[Excerpted records — start]

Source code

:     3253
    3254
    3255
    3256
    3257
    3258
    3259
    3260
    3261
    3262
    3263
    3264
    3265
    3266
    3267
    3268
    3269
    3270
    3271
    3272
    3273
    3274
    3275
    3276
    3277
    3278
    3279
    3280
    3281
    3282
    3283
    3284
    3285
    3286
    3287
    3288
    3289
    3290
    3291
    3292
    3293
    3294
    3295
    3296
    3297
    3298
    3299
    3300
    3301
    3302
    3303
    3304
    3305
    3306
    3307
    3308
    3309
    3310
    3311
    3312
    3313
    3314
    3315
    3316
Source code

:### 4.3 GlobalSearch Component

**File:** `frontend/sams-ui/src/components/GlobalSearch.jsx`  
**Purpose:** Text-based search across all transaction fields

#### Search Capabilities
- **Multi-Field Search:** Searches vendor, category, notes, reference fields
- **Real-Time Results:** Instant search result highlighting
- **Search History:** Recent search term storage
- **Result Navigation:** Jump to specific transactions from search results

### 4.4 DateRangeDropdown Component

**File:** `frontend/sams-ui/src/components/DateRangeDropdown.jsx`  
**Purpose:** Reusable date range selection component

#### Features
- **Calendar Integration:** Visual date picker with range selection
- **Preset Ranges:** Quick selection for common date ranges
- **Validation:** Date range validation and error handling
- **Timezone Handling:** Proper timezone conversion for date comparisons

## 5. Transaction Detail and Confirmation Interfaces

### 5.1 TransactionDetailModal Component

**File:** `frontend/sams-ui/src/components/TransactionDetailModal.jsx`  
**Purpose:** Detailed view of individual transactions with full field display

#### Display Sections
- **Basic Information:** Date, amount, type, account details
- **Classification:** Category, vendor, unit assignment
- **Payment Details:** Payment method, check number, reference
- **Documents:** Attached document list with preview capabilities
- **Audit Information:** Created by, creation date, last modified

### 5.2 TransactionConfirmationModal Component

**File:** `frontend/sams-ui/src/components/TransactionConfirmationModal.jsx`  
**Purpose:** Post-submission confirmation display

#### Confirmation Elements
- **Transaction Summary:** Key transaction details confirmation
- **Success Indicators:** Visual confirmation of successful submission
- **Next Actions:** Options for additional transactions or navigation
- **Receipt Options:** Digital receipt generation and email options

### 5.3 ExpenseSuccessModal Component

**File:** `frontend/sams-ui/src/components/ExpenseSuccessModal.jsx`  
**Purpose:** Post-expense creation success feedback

[Excerpted records — finish]

Problem requirements:
Which lines above hold the word "Information"? Copy each of them.

Solved exercise:
- **Basic Information:** Date, amount, type, account details
- **Audit Information:** Created by, creation date, last modified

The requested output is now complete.